Cyrus Running (1913-1976)
Hiro Fine Art is interested in purchasing artworks by Cyrus Running.
Cyrus Running was born on August 2, 1913 to parents born in America with ties to Norway. Though he was born in Veblen, South Dakota, he was educated in Montana and Idaho, receiving his high school education in Zumbrota, Minnesota. He received a BA degree in history and biology at St. Olaf College in 1934. Graduate work was pursued at the School of Fine Arts, Yale University. By 1940, Running received his MA from the University of Iowa, studying with Grant Wood.
He taught science and music at a high school in Wisconsin, and art at the University of Omaha, before moving on to chair the art department at Concordia College in Moorhead, MN in 1940. In the same year Running married artist Eldred Thorpe, and they raised four children. While holding this position, he studied at the University of Minnesota, and received a MFA from the Instituto Allendo, San Miguel, Mexico. Running had close ties to Luther College through his older brother Orville M. Running, the College Artist and long-time art department chair. Their younger brother, Paul D. Running was a faculty at Bowling Green State University.
Through Cyrus Running’s leadership, the art department visual arts program at Concordia was expanded. For thirty years, he annually designed the Christmas concert backdrops. He remained active at Concordia until retiring in 1974. Two years after his death, a bronze bust of the artist was dedicated, along with the college gallery named in his honor, the Cyrus M. Running gallery. Many of his works are today displayed across the campus.

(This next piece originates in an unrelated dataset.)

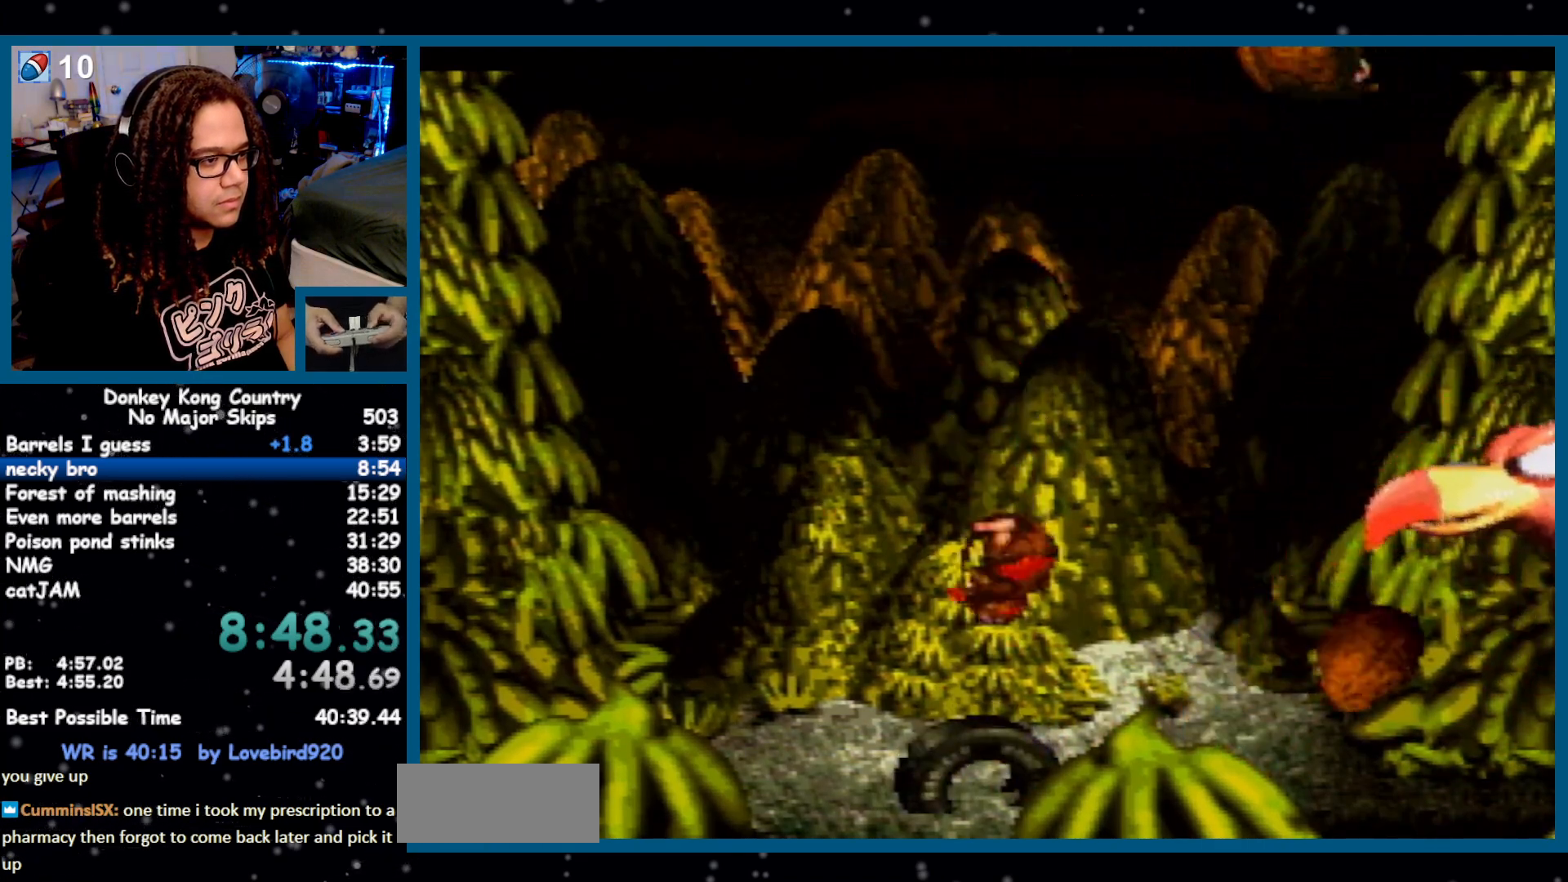
{"buttons": ["Y"], "events": [[200, "DPAD_LEFT", "down"], [200, "DPAD_RIGHT", "up"], [317, "DPAD_LEFT", "up"]]}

Running exhibited at the Minnesota State Fair, the Minneapolis Institute of Art, the Walker Art Center, the Red River annual art exhibitions, the James J. Hill House, and the Luther College Fine Arts Festivals. He served as a judge at festivals, created architectural commissions, illustrated books (Fjords and Faces and Streiftog: Stemninger og Skildringer, both by Kristian Prestgard in 1937), and a booklet on stewardship.